Extracted page text data:
§
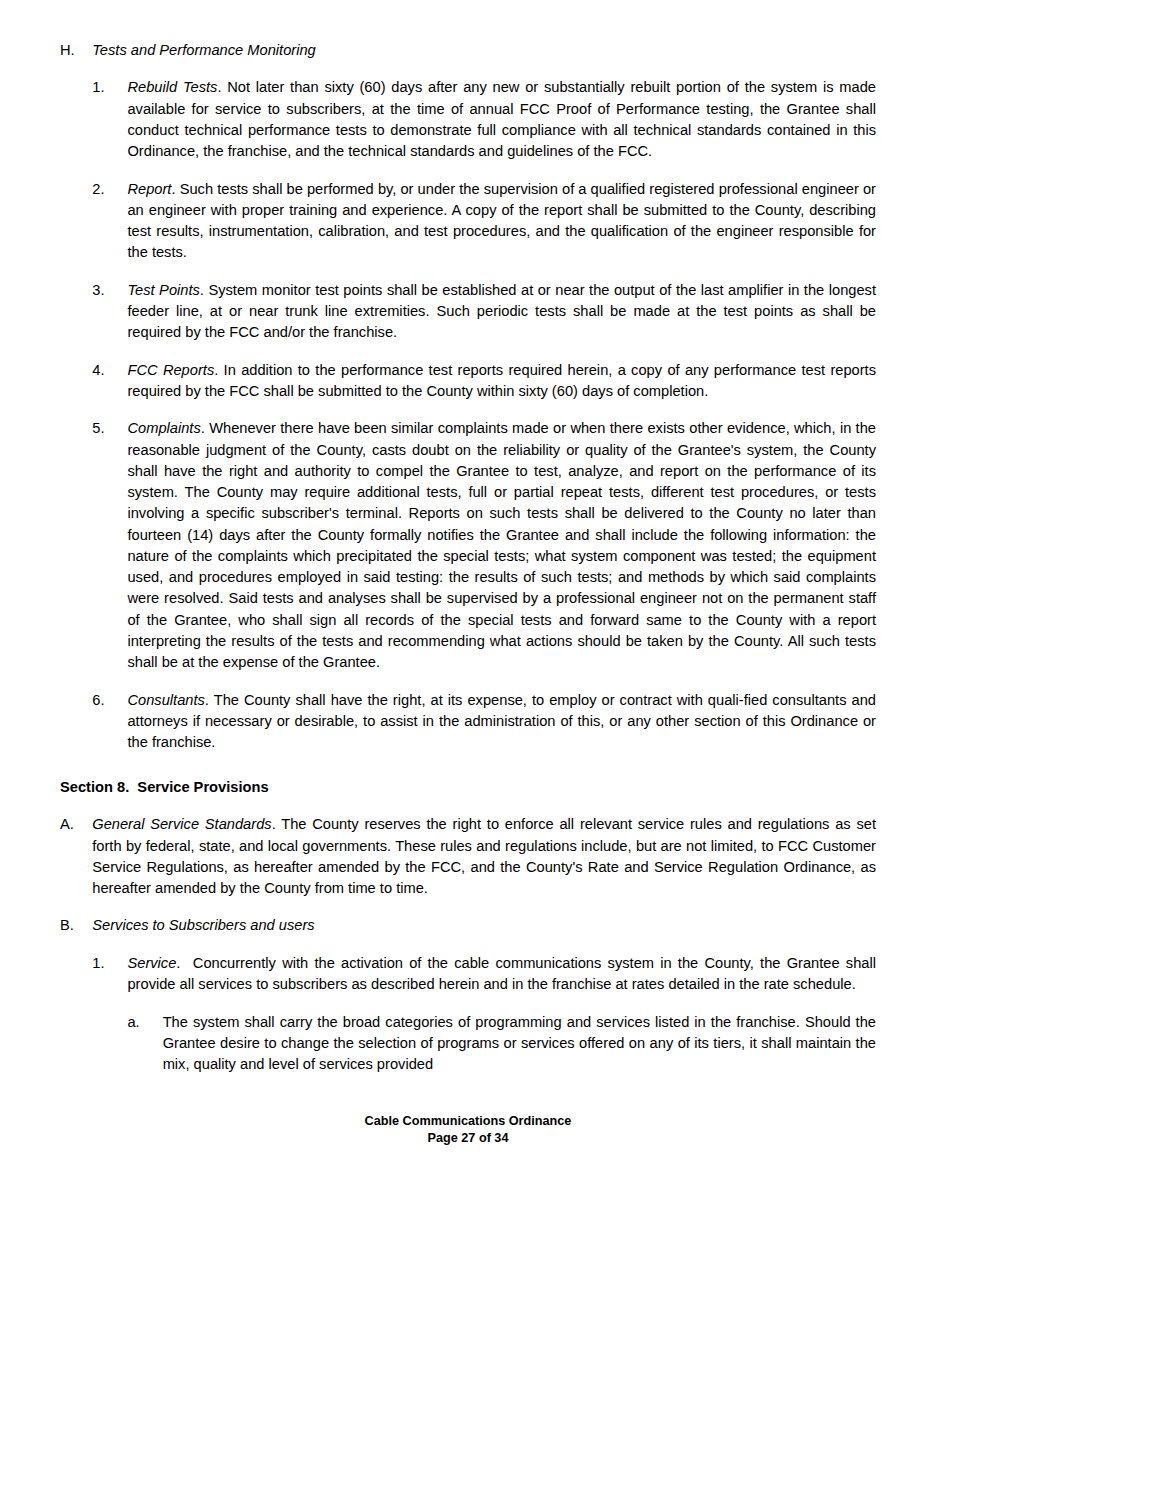H. Tests and Performance Monitoring
1. Rebuild Tests. Not later than sixty (60) days after any new or substantially rebuilt portion of the system is made available for service to subscribers, at the time of annual FCC Proof of Performance testing, the Grantee shall conduct technical performance tests to demonstrate full compliance with all technical standards contained in this Ordinance, the franchise, and the technical standards and guidelines of the FCC.
2. Report. Such tests shall be performed by, or under the supervision of a qualified registered professional engineer or an engineer with proper training and experience. A copy of the report shall be submitted to the County, describing test results, instrumentation, calibration, and test procedures, and the qualification of the engineer responsible for the tests.
3. Test Points. System monitor test points shall be established at or near the output of the last amplifier in the longest feeder line, at or near trunk line extremities. Such periodic tests shall be made at the test points as shall be required by the FCC and/or the franchise.
4. FCC Reports. In addition to the performance test reports required herein, a copy of any performance test reports required by the FCC shall be submitted to the County within sixty (60) days of completion.
5. Complaints. Whenever there have been similar complaints made or when there exists other evidence, which, in the reasonable judgment of the County, casts doubt on the reliability or quality of the Grantee's system, the County shall have the right and authority to compel the Grantee to test, analyze, and report on the performance of its system. The County may require additional tests, full or partial repeat tests, different test procedures, or tests involving a specific subscriber's terminal. Reports on such tests shall be delivered to the County no later than fourteen (14) days after the County formally notifies the Grantee and shall include the following information: the nature of the complaints which precipitated the special tests; what system component was tested; the equipment used, and procedures employed in said testing: the results of such tests; and methods by which said complaints were resolved. Said tests and analyses shall be supervised by a professional engineer not on the permanent staff of the Grantee, who shall sign all records of the special tests and forward same to the County with a report interpreting the results of the tests and recommending what actions should be taken by the County. All such tests shall be at the expense of the Grantee.
6. Consultants. The County shall have the right, at its expense, to employ or contract with quali‐fied consultants and attorneys if necessary or desirable, to assist in the administration of this, or any other section of this Ordinance or the franchise.
Section 8. Service Provisions
A. General Service Standards. The County reserves the right to enforce all relevant service rules and regulations as set forth by federal, state, and local governments. These rules and regulations include, but are not limited, to FCC Customer Service Regulations, as hereafter amended by the FCC, and the County's Rate and Service Regulation Ordinance, as hereafter amended by the County from time to time.
B. Services to Subscribers and users
1. Service. Concurrently with the activation of the cable communications system in the County, the Grantee shall provide all services to subscribers as described herein and in the franchise at rates detailed in the rate schedule.
a. The system shall carry the broad categories of programming and services listed in the franchise. Should the Grantee desire to change the selection of programs or services offered on any of its tiers, it shall maintain the mix, quality and level of services provided
Cable Communications Ordinance
Page 27 of 34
§
Work task: Could you write out the records exactly while omitting every picture?

Result of the task:
H. Tests and Performance Monitoring
1. Rebuild Tests. Not later than sixty (60) days after any new or substantially rebuilt portion of the system is made available for service to subscribers, at the time of annual FCC Proof of Performance testing, the Grantee shall conduct technical performance tests to demonstrate full compliance with all technical standards contained in this Ordinance, the franchise, and the technical standards and guidelines of the FCC.
2. Report. Such tests shall be performed by, or under the supervision of a qualified registered professional engineer or an engineer with proper training and experience. A copy of the report shall be submitted to the County, describing test results, instrumentation, calibration, and test procedures, and the qualification of the engineer responsible for the tests.
3. Test Points. System monitor test points shall be established at or near the output of the last amplifier in the longest feeder line, at or near trunk line extremities. Such periodic tests shall be made at the test points as shall be required by the FCC and/or the franchise.
4. FCC Reports. In addition to the performance test reports required herein, a copy of any performance test reports required by the FCC shall be submitted to the County within sixty (60) days of completion.
5. Complaints. Whenever there have been similar complaints made or when there exists other evidence, which, in the reasonable judgment of the County, casts doubt on the reliability or quality of the Grantee's system, the County shall have the right and authority to compel the Grantee to test, analyze, and report on the performance of its system. The County may require additional tests, full or partial repeat tests, different test procedures, or tests involving a specific subscriber's terminal. Reports on such tests shall be delivered to the County no later than fourteen (14) days after the County formally notifies the Grantee and shall include the following information: the nature of the complaints which precipitated the special tests; what system component was tested; the equipment used, and procedures employed in said testing: the results of such tests; and methods by which said complaints were resolved. Said tests and analyses shall be supervised by a professional engineer not on the permanent staff of the Grantee, who shall sign all records of the special tests and forward same to the County with a report interpreting the results of the tests and recommending what actions should be taken by the County. All such tests shall be at the expense of the Grantee.
6. Consultants. The County shall have the right, at its expense, to employ or contract with quali‐fied consultants and attorneys if necessary or desirable, to assist in the administration of this, or any other section of this Ordinance or the franchise.
Section 8. Service Provisions
A. General Service Standards. The County reserves the right to enforce all relevant service rules and regulations as set forth by federal, state, and local governments. These rules and regulations include, but are not limited, to FCC Customer Service Regulations, as hereafter amended by the FCC, and the County's Rate and Service Regulation Ordinance, as hereafter amended by the County from time to time.
B. Services to Subscribers and users
1. Service. Concurrently with the activation of the cable communications system in the County, the Grantee shall provide all services to subscribers as described herein and in the franchise at rates detailed in the rate schedule.
a. The system shall carry the broad categories of programming and services listed in the franchise. Should the Grantee desire to change the selection of programs or services offered on any of its tiers, it shall maintain the mix, quality and level of services provided
Cable Communications Ordinance
Page 27 of 34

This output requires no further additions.